I’m not saying life in lockdown is dull. For if I did then I’m sure Fionnuala could find plenty of household chores to occupy my time. But the days do tend to drag. I had to ask this morning what day of the week it was. By necessity, we find ourselves staring out of our front window a lot at the street outside. This means what was normally banal and routine takes on a whole new significance.
I wouldn’t go as far to say we have turned into creepy, curtain twitching neighbours. Well, not yet anyway. But the daily arrival of the postman or grocery delivery van whips chez Black into a frenzy of excitement. The window cleaner returned last week after several months AWOL. It was akin to the Second Coming. I fear I may internally combust when I next see the man who cuts the hedges across the road. Or the council workers who water the hanging baskets.
Online shopping deliveries take the hysteria to a whole new level. Who has ordered what and when? We clamber over each other to get to the front door first. While, of course, maintaining social distancing as the bewildered courier leaves the package at the door, before beating a hasty retreat from the wide eyed, slavering horde on the other side of the glass. We then descend on the item, jostling to see who it is addressed to. Never a dull moment in our house.
Imagine my ecstatic reaction this morning then when I looked outside to the see the sight above. The council were marking the road signs at the entrance to our street. Yes, I was that odd man of a certain age taking photographs while not so discretely hanging out the window. No, I don’t have any shame left and am quite willing to write a 500 word blog post on the subject. There are no depths, no rock bottom as far as I’m concerned.
The council workers were thankfully blissfully ignorant of all this as they went about their business. Otherwise, I fear the next vehicle to have entered the street would have been the local constabulary, enquiring as to my recent bizarre behaviour. They painted the road then moved on, utterly unaware of the impact their presence had induced in at least one of the residents. For all I know this could have sparked an avalanche of creative writing in the village.
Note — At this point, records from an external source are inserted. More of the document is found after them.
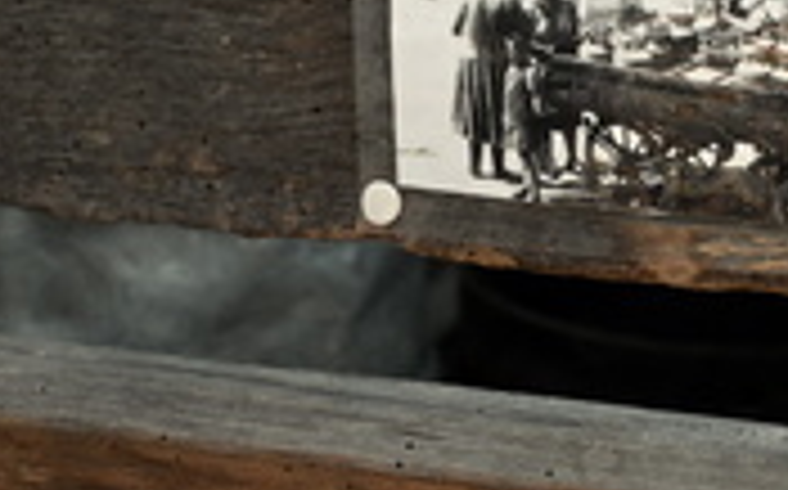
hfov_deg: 23.7
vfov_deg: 14.7
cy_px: -97
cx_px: 657
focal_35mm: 86
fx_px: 1840
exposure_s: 1/250
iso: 400
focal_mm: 24.5
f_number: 4.2
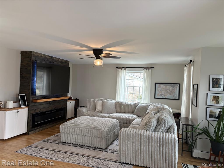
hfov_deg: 67.3
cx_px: 112
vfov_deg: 53.1
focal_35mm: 26
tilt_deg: +0.2
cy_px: 84
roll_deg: -2.8
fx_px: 168
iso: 160
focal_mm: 5.96
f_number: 1.6
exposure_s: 1/60
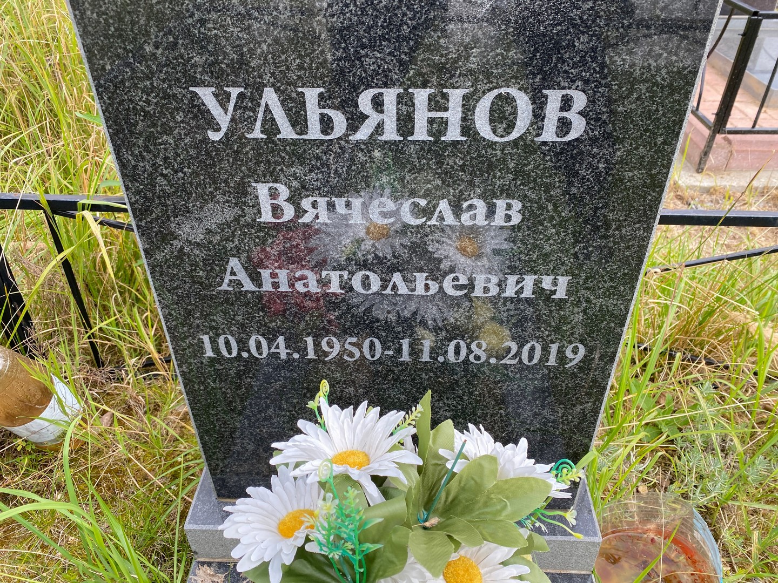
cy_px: 292
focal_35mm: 26
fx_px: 584
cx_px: 389
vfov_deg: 53.1
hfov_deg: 67.3
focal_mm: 4.25
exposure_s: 1/437
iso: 32
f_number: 1.8
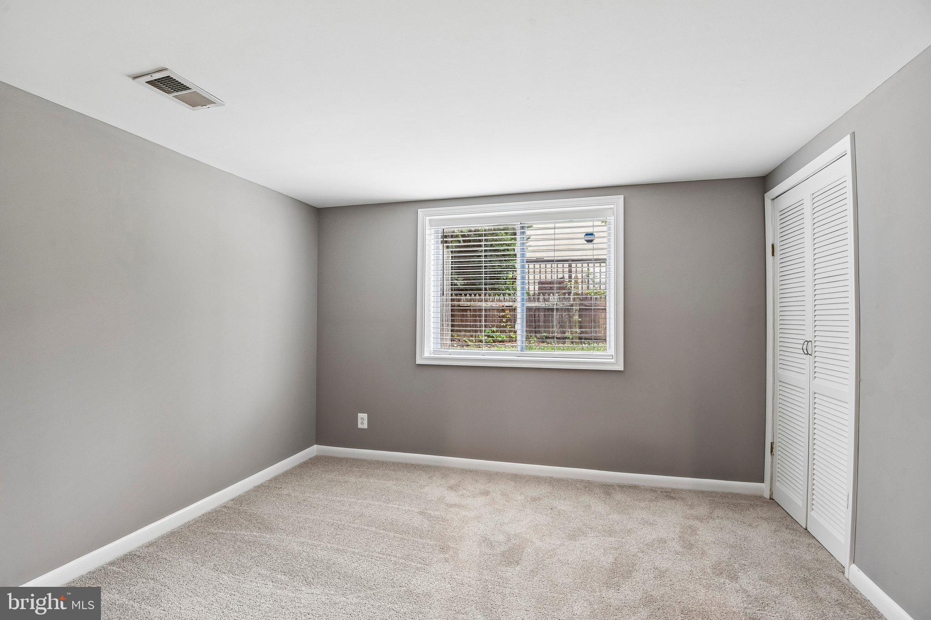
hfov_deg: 96.7
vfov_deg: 73.7
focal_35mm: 16
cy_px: 310
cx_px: 466
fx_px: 414
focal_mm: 16
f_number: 8
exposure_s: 1/10
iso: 400
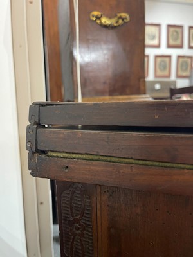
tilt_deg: -7.4
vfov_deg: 69.4
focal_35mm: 25
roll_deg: +0.9
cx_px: 96
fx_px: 186
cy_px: 128
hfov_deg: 54.9
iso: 400
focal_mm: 5.1
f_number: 1.6
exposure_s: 1/33
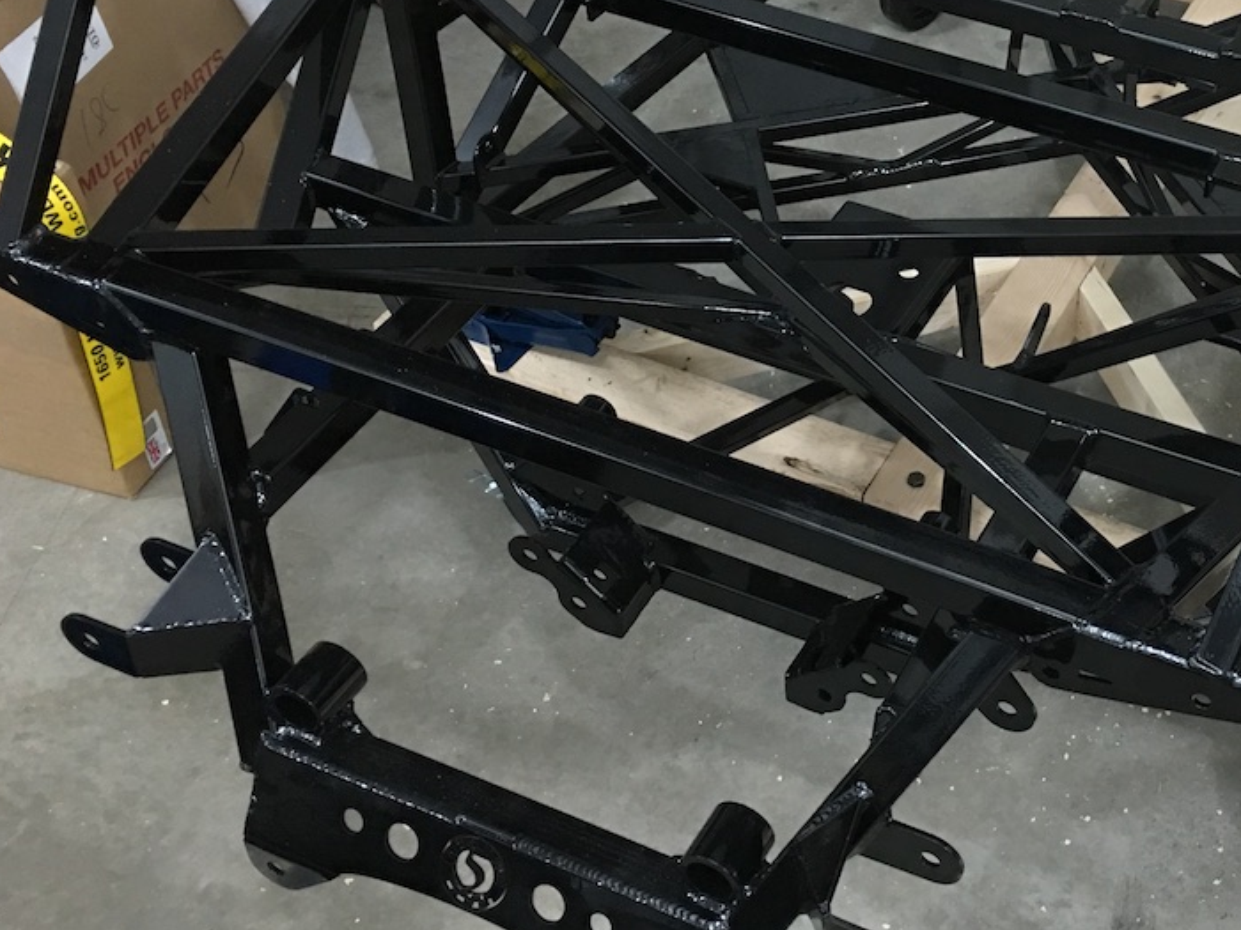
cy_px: 214
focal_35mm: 53
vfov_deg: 27.1
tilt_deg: -38.3
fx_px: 1900
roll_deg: -3.6
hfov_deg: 34.6
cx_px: 1057
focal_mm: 4.15
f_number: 2.2
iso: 80
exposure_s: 1/15
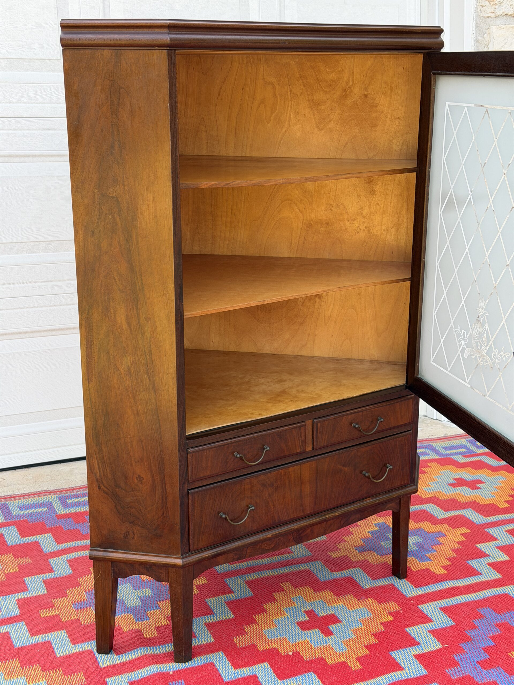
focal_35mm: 48
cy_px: 342
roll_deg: +0.8
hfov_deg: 30.3
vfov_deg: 39.7
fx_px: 950
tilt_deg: -11.1
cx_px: 257
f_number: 1.78
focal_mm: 6.76
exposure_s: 1/266
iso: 80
Hmmm. Road markings. We need them, don’t we? The signs that warn us when to stop, slow, give way. Without them, there would be a lot more collisions and mishaps when we are out and about. They guide us, inform us, keep us safe and out of harms way. We take them for granted, never give them a second thought, yet they save lives. It’s a boring, repetitive job to mark the roads, yet a vitally important one as well.
We adhere to them, for failure to do so can lead to injury to ourselves and others. Plus there’s the small matter of vehicle repairs, fines or even visits to court. It’s the law so the large majority of us tow the line. If only we had such road markings as we journey through life. Telling us what to do and what to avoid. Wouldn’t it make things a whole lot easier? The truth is most of us do but we tend to ignore them much of the time. Because we know best.
Be it a family member, a friend or a faith system, we all have access to signs and signals to guide our moral compass and keep us off the rocks. The sirens may entice and seduce us but the markings on our personal paths are there. All we need do is be aware of them. It’s mundane, it’s unspectacular but what’s the alternative? Do the simple things and do them well. Follow the rules laid out before you. Be you and live your life. Stay on the road you were born to walk.